Even as photovoltaic solar panel manufacturers and installers were getting more than 15,000 incentive-stoked customers to turn their rooftops into micro power stations, NV Energy was complaining that its conventional customers would be stuck with more than their share of the cost of running the power grid. So the Nevada Public Utilities Commission adopted new rates and charges for solar customers, which were not at all what the customers had thought they signed up for and which felt punitive. Facing threats of lawsuits, NV Energy said it would be OK for the initial round of customers to enjoy the beneficial terms that were offered at the time. But new customers face rates higher than what they’d have had they stayed with NV Energy.
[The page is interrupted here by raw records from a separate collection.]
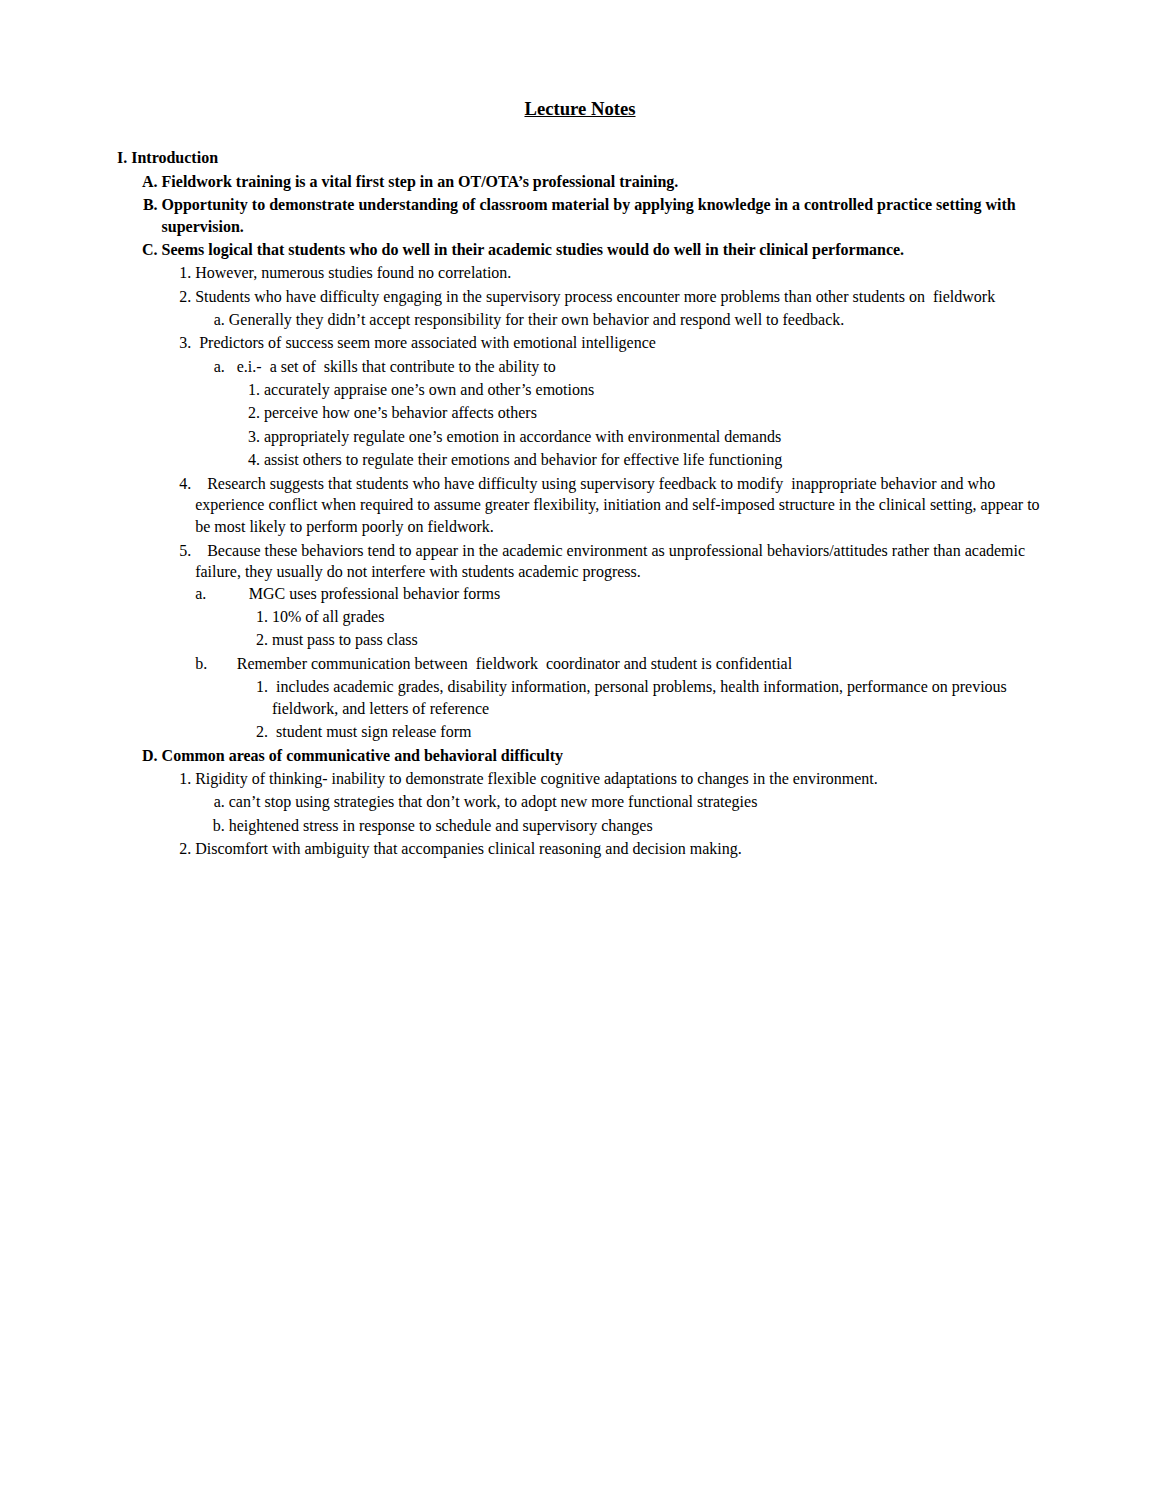Lecture Notes
Introduction
Fieldwork training is a vital first step in an OT/OTA’s professional training.
Opportunity to demonstrate understanding of classroom material by applying knowledge in a controlled practice setting with supervision.
Seems logical that students who do well in their academic studies would do well in their clinical performance.
However, numerous studies found no correlation.
Students who have difficulty engaging in the supervisory process encounter more problems than other students on fieldwork
Generally they didn’t accept responsibility for their own behavior and respond well to feedback.
Predictors of success seem more associated with emotional intelligence
e.i.- a set of skills that contribute to the ability to
accurately appraise one’s own and other’s emotions
perceive how one’s behavior affects others
appropriately regulate one’s emotion in accordance with environmental demands
assist others to regulate their emotions and behavior for effective life functioning
Research suggests that students who have difficulty using supervisory feedback to modify inappropriate behavior and who experience conflict when required to assume greater flexibility, initiation and self-imposed structure in the clinical setting, appear to be most likely to perform poorly on fieldwork.
Because these behaviors tend to appear in the academic environment as unprofessional behaviors/attitudes rather than academic failure, they usually do not interfere with students academic progress.
a. MGC uses professional behavior forms
10% of all grades
must pass to pass class
b. Remember communication between fieldwork coordinator and student is confidential
includes academic grades, disability information, personal problems, health information, performance on previous fieldwork, and letters of reference
student must sign release form
Common areas of communicative and behavioral difficulty
Rigidity of thinking- inability to demonstrate flexible cognitive adaptations to changes in the environment.
can’t stop using strategies that don’t work, to adopt new more functional strategies
heightened stress in response to schedule and supervisory changes
Discomfort with ambiguity that accompanies clinical reasoning and decision making.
Any way you looked at it, it seemed Nevada wasn’t ready for this day. Solutions for how to accommodate home-spun solar energy were framed within NV Energy’s seemingly inflexible business model as the primary source of electricity and the owner-operator of the distribution grid to deliver it to us. The monopoly-protected utility showed no enthusiasm in technological innovation, reducing greenhouse gas emissions or promoting a way for Nevadans to contribute cheap electricity to the grid during peak-use hours, when utilities normally pay a premium for power.
It’s not like we should have been surprised by the retail commercialization of solar power, especially with the plummeting prices of silicon. Gov. Brian Sandoval, politicians and business leaders certainly trumpeted Tesla Motor Co.’s construction of a ginormous manufacturing plant outside Reno to make batteries — not just to run electric cars but to store electricity generated by home solar systems. There will come a time when those industrial-sized batteries will allow homeowners to leave the power grid entirely — even if they’ll have to pay NV Energy to escape its clutches.
Nevada is giving the bum’s rush to rooftop solar at a time when public utilities commissions from California to New York to tiny Vermont — all of them states with regulated utility monopolies — are looking for ways to make rooftop solar work.
In fact, Nevada should have been anticipating this day. Our state law is peppered with references to Nevada’s commitment to explore and develop clean energy, through the Governor’s Office on Energy. Among its basic marching orders: “to promote the use of renewable energy in this state,” and specifically to “encourage the maximum utilization of existing sources of energy in the state” — to which we would include the biggest, cheapest source of all, the sun.
So why did the Legislature, Sandoval and the PUC seem unprepared for the commercial arrival of rooftop solar panels? Maybe because NV Energy was unwilling to complicate its life with a new variable that threatened its bottom line.
We can hear the backroom grumbling now: Wait, you homeowners want to use incentives and federal tax breaks to do what? Develop your own rooftop power-generating stations? That’s what we’re here to do! How can that be fair to everyone else? You can’t do that! Well, maybe we can work out a deal. We’ll buy your excess solar-generated electricity on sunny afternoons when you’re at work and you’ve got extra to sell — but we’re only going to pay you wholesale prices even though you’re saving our neck at peak-use hours when we’d have to pay top dollar somewhere else. And for good measure, we’re going to make you pay us every month to make up for the revenue we’re no longer getting from you. Yeah, you heard us right. Call it a ransom. Remember, we’re a monopoly. We call the shots. And the PUC has our back.